Uebrig. Daphnis durchgieng den Acheron und das Gestrudel

Barg den Geliebten der Musen, den auch nicht haßten die Nymphen.

Laßt den Gesang, ihr Musen, o laßt den Hirtengesang ruh'n!

Und du gib das Gefäß, auch gib mir die Ziege, so melk' ich

Sie und sprenge den Musen zum Dank. O Heil euch, ihr Musen!

Vielmal Heil! Euch will ich hinfort noch lieblicher singen.

Geißhirt.

Honig, o Thyrsis, fülle den reizenden Mund dir, es füll' ihn

Lauterer Seim! und die Feige von Aegilos reife zur süßen

Kost für dich! Du singest melodischer als die Cikade!

Hier, mein Freund, das Gefäß. O schau, wie lieblich es duftet!

Dächte man nicht, es sei in der Horen Quelle gebadet?

Komm' nun her, Kissätha! Du melke sie! – Heda, ihr Geißen,

Habt doch Ruh', mit den Possen! Der Bock wird über euch kommen!

M.

II. Die Zauberin.

Auf! wo hast du den Trank? wo, Thestylis, hast du die Lorbeern?

Komm', und wind' um den Becher die purpurne Blume des Schafes!

Daß ich den Liebsten beschwöre, den Grausamen, der mich zu todt quält.

Ach! zwölf Tage schon sind's, seitdem mir der Bösewicht ausbleibt!

Seit er fürwahr nicht weiß, ob am Leben wir oder gestorben!

Nie an der Thür' mehr lärmt mir der Unhold! Sicherlich lockte

Anderswohin den flatternden Sinn ihm Eros und Kypris.

Morgenden Tags will ich zu Timagetos' Palästra,

Daß ich ihn seh', und was er mir anthut Alles ihm sage.

Jetzo mit Zauber beschwör' ich ihn denn. – O leuchte, Selene,

Hold! Ich rufe zu dir in leisen Gesängen, o Göttin!

Rufe zur stygischen Hekate auch, dem Schrecken der Hunde,

Wann durch Grüfte der Todten und dunkeles Blut sie einhergeht.

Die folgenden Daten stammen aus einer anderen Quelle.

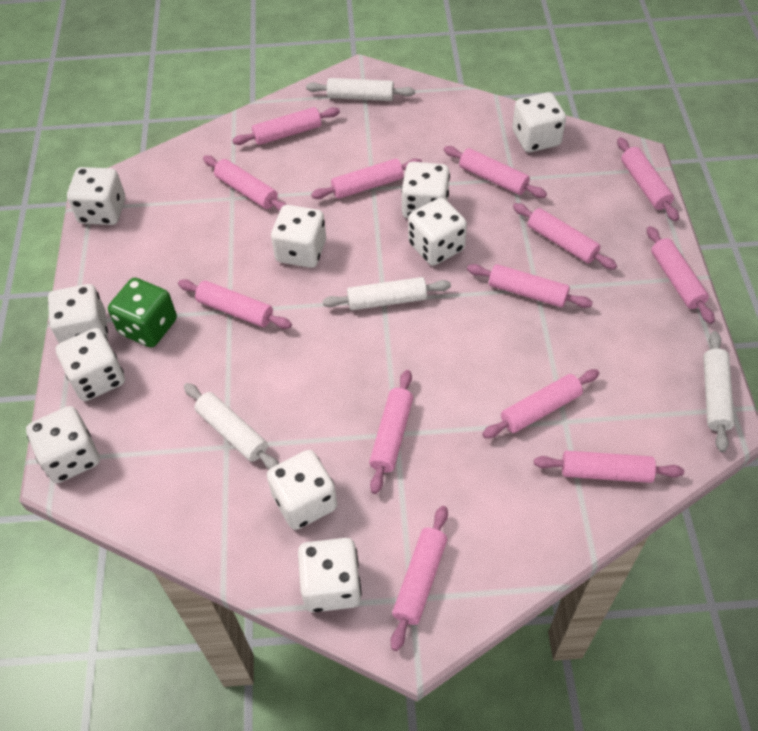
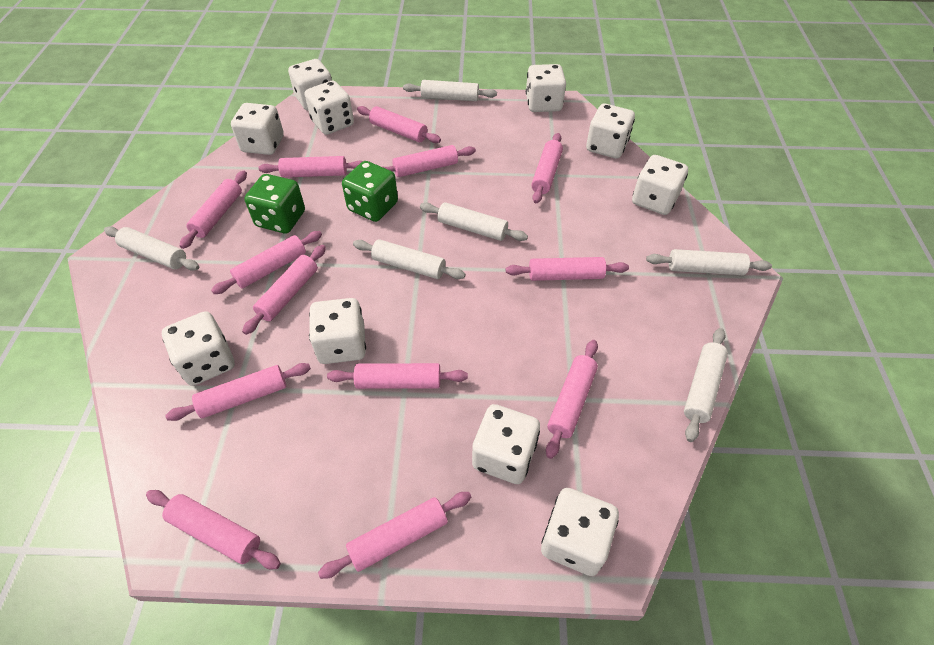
green dice: 1 -> 2
white rolling pin: 4 -> 6

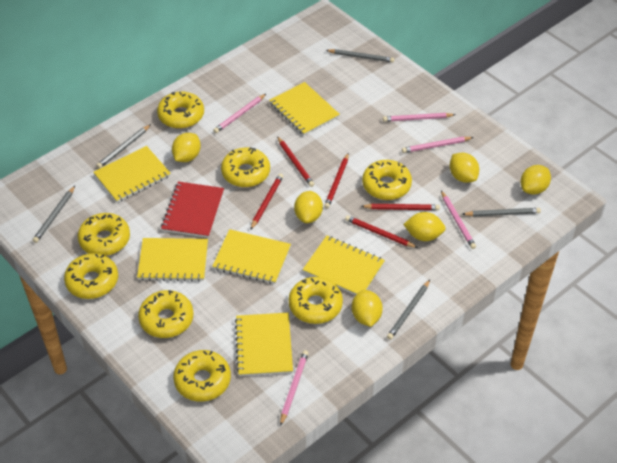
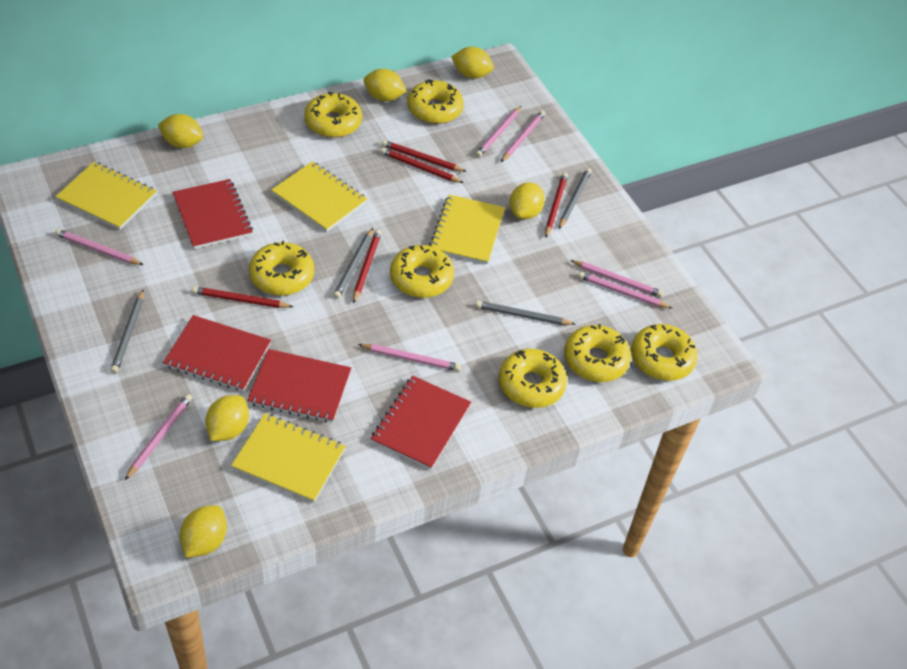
grey pencil: 5 -> 4
pink pencil: 5 -> 7
red notebook: 1 -> 4
yellow donut: 8 -> 7
yellow notebook: 6 -> 4

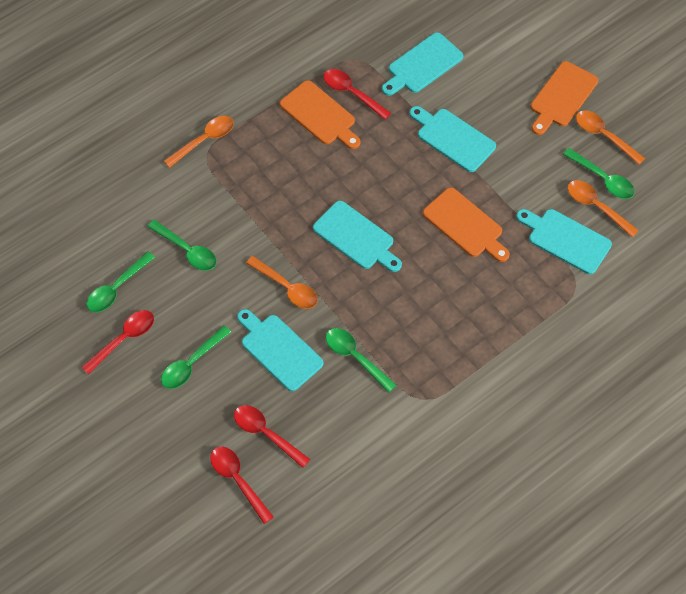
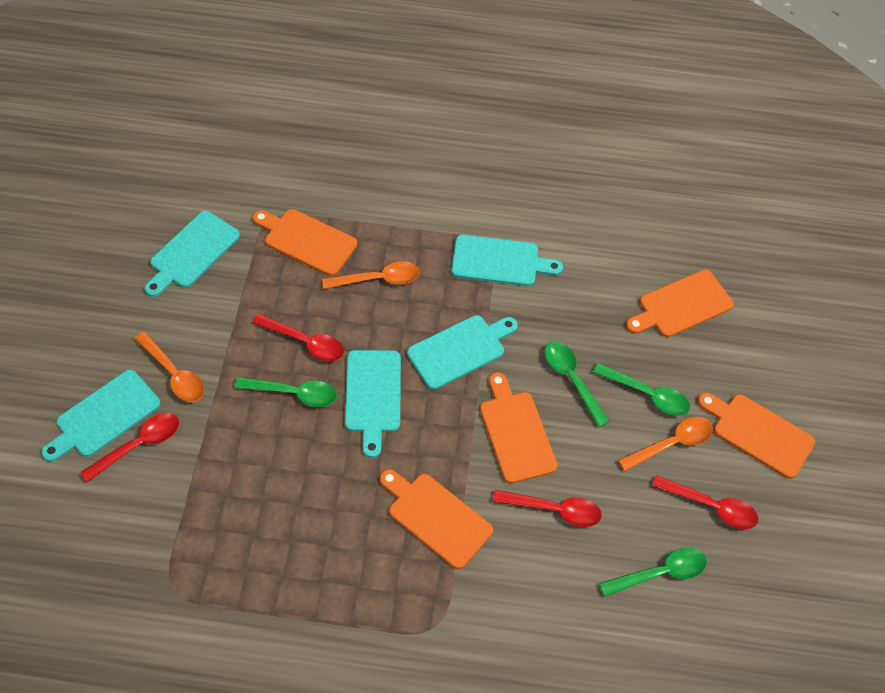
green spoon: 5 -> 4
orange cutting board: 3 -> 5
orange spoon: 4 -> 3

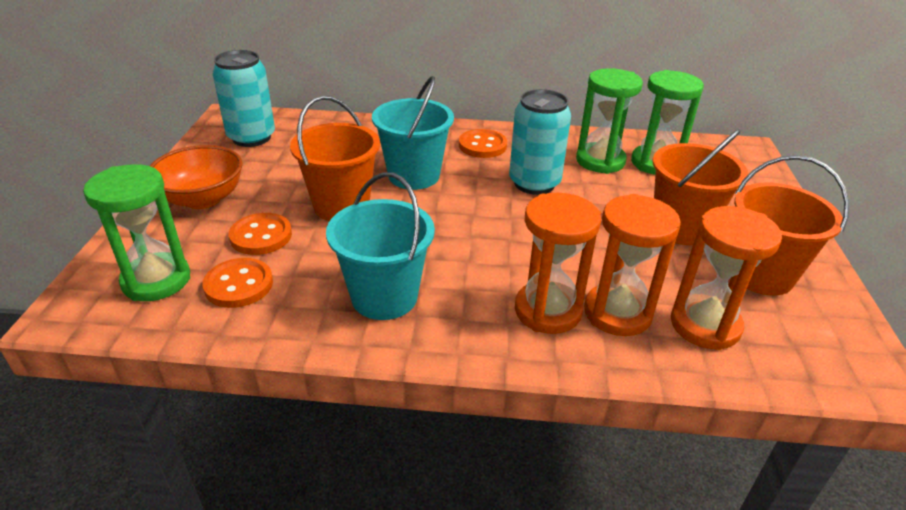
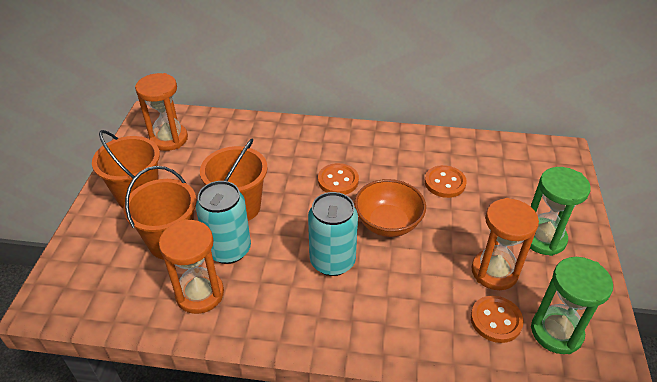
green hourglass: 3 -> 2
turquoise bucket: 2 -> 0

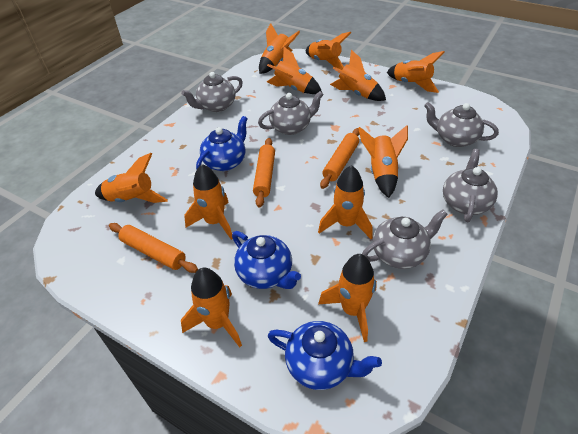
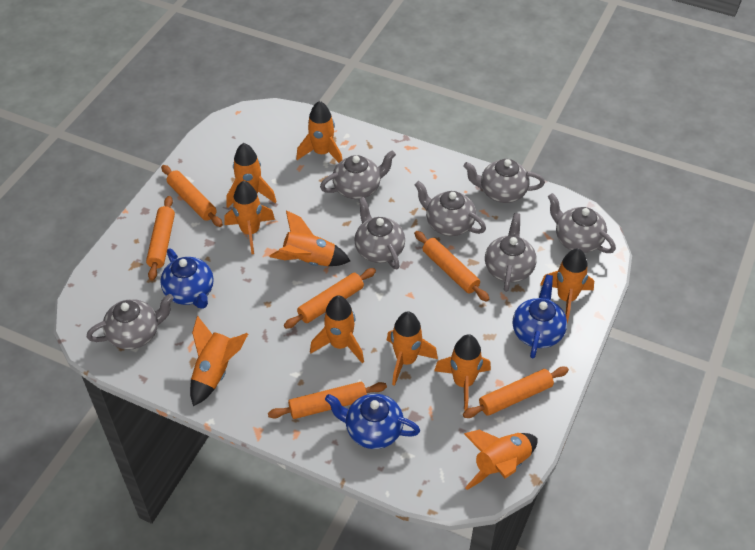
grey teapot: 5 -> 7
orange rocket: 11 -> 10
orange rolling pin: 3 -> 6

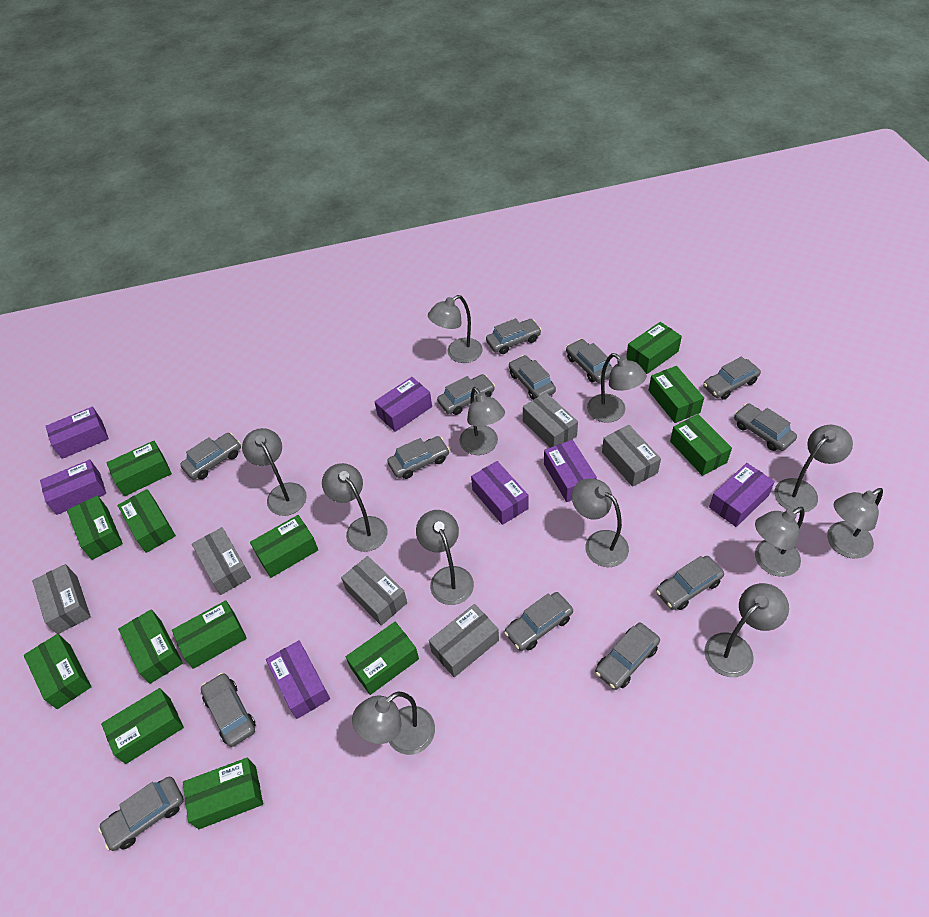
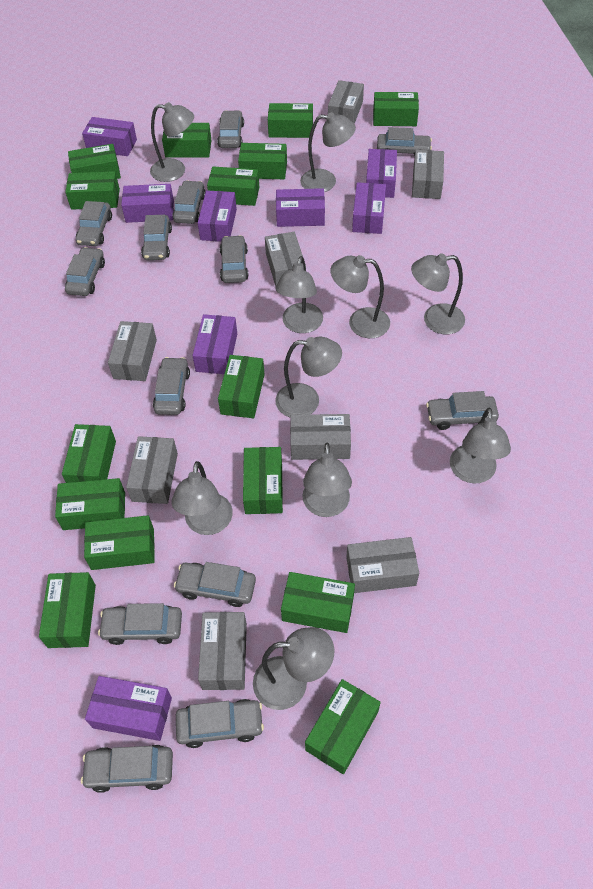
green box: 13 -> 15
grey box: 6 -> 8
grey lamp: 12 -> 10
purple box: 7 -> 8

Hekate! Heil! du Schreckliche! komm' und hilf mir vollbringen!

Laß unkräftiger nicht mein Werk sein, als wie der Kirke

Ihres, Medeia's auch, und als Perimede's, der blonden.

Roll', o Kreisel, und zieh' in das Haus mir wieder den Jüngling!

Mehl muß erst in der Flamme verzehrt sein! Thestylis, hurtig,

Streue mir doch! wo ist dein Verstand, du Thörin, geblieben?

Bin ich, Verwünschte, vielleicht auch dir zum Spotte geworden?

Streu', und sage dazu: Hier streu' ich Delphi's Gebeine!

Roll', o Kreisel, und zieh' in das Haus mir wieder den Jüngling!